## Excerpted text
Segment Open
Neurodivergence & Co-occurring Conditions

Neurodivergence & Co-occurring Health Conditions

Co-occurring Conditions, Misdiagnosis & Barriers to Healthcare: The Reality for Neurodivergent Individuals

Those within the neurodivergent community have identified numerous health and mental health conditions that commonly co-occur with neurodivergence. Research is beginning to verify that these clusters exist, however there is still much to learn about the reason behind these links. Unfortunately, this emerging knowledge has not yet been integrated into common practice, resulting in further delay in identification of additional diagnosis and higher chances of misdiagnosis.

Physical differences or symptoms that are more common among neurodivergent people include:

  • Fine & Gross Motor Difficulties
  • Clumsiness/Poor coordination
  • Musculoskeletal pain/Muscle weakness
  • Generalised joint hypermobility
  • Chronic pain
  • Migraines/Frequent headaches
  • Fatigue
  • Sleep problems
  • Fainting/Vertigo/Dizziness
  • Heart palpitations/Racing heart
  • Wheezing/Shortness of breath
  • Constipation/Diarrhea/Stomach cramps
  • Urinary incontinence/Urgency
  • Abnormal temperature regulation
  • Hives/Itchy skin
  • Fragile/Stretchy skin
  • Poor wound healing/Bruise easily
  • Intense period cramps
  • Pain during or after sexual intercourse
  • Chronic pelvic pain

These symptoms can often be attributed to a range of conditions including Dysautonomia, Endometriosis, Mast Cell Activation Disorder, Fibromyalgia, and Connective Tissue disorders such as the Ehlers-Danlos Syndromes (EDS). Recent studies have shown that there are emerging links between Hypermobility, Neurodivergence, Dysautonomia, Fibromyalgia and Pain. Participants with a diagnosis of Autism, ADHD or tic disorder (Tourette syndrome) demonstrated elevated levels of hypermobility along with significantly more symptoms of pain and dysautonomia.[1] These studies also encouraged proactive screening of patients with fibromyalgia and hypermobility for neurodivergent traits and vice versa to facilitate diagnosis and management.[2]

There are also mental health conditions, neurodevelopmental disorders, and learning differences that are commonly identified as co-occurring among neurodivergent people including:

  • Eating disorders (including ARFID & Binge Eating Disorder)
  • Post-Traumatic Stress Disorder (PTSD)
  • Substance Abuse
  • Personality disorders
  • Obsessive Compulsive Disorder (OCD)
  • Premenstrual Dysphoric Disorder (PMDD)
  • Anxiety
  • Depression
  • Rejection Sensitive Dysphoria (RSD)
  • Sensory Processing Disorder (SPD)
  • Auditory Processing Disorder (APD)
Segment Closed
Saved data entries
Segment Open
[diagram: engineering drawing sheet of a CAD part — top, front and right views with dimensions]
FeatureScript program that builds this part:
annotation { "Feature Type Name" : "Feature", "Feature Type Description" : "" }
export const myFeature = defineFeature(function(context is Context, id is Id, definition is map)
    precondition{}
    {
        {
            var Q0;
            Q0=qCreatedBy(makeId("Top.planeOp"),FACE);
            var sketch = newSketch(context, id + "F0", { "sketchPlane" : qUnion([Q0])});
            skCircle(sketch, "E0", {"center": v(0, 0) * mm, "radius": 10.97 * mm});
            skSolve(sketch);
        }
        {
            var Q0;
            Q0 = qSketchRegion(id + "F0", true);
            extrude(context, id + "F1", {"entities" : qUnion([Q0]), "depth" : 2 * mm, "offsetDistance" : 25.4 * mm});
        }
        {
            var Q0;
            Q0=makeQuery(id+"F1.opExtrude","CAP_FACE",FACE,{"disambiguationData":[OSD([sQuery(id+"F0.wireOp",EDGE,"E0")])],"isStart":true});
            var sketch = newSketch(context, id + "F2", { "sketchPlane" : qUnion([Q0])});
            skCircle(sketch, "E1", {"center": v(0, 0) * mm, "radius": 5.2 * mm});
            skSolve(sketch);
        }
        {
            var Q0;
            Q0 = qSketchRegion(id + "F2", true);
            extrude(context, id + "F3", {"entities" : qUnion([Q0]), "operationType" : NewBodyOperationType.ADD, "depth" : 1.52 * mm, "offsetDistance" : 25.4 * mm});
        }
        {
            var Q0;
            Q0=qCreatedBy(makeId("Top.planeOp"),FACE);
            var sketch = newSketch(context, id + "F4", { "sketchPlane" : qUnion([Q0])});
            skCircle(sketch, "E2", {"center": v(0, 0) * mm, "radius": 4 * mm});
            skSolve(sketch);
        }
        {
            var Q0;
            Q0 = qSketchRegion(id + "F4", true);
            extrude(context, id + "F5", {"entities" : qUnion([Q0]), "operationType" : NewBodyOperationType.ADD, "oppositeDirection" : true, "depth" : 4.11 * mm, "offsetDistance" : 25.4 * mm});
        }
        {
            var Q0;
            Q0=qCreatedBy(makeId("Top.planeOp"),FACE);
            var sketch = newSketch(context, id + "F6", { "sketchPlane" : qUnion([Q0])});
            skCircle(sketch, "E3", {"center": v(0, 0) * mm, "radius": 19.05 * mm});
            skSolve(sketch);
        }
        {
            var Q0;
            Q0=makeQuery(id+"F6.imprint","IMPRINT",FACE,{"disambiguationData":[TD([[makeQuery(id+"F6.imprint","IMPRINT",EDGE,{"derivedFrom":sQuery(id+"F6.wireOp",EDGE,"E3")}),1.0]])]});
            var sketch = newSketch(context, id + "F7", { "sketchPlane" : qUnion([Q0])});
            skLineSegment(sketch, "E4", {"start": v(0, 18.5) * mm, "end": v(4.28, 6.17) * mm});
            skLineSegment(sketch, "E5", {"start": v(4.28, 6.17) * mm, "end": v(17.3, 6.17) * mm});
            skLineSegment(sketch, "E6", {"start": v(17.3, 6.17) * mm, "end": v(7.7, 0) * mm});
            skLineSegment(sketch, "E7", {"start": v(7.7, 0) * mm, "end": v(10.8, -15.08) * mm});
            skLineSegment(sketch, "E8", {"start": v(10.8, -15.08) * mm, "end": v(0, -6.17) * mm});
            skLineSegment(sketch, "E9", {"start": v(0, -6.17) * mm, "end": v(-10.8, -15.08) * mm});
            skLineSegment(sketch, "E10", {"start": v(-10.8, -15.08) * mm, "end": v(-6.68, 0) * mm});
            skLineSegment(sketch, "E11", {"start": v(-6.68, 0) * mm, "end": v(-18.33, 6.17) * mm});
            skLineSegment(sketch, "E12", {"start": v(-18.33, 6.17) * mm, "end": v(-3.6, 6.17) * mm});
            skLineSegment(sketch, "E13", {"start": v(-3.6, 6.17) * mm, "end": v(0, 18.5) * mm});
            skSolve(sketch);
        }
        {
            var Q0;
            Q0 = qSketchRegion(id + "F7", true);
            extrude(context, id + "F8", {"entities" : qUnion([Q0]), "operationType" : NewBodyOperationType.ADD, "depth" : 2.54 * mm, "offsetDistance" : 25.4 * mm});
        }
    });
Segment Closed
## Exercise description
In the text on neurodivergence and co-occurring conditions, list every condition named as one that the physical symptoms can often be attributed to. The data has no connection to the text on neurodivergence.

## Reply to the task
- Dysautonomia
- Endometriosis
- Mast Cell Activation Disorder
- Fibromyalgia
- Connective Tissue disorders such as the Ehlers-Danlos Syndromes (EDS)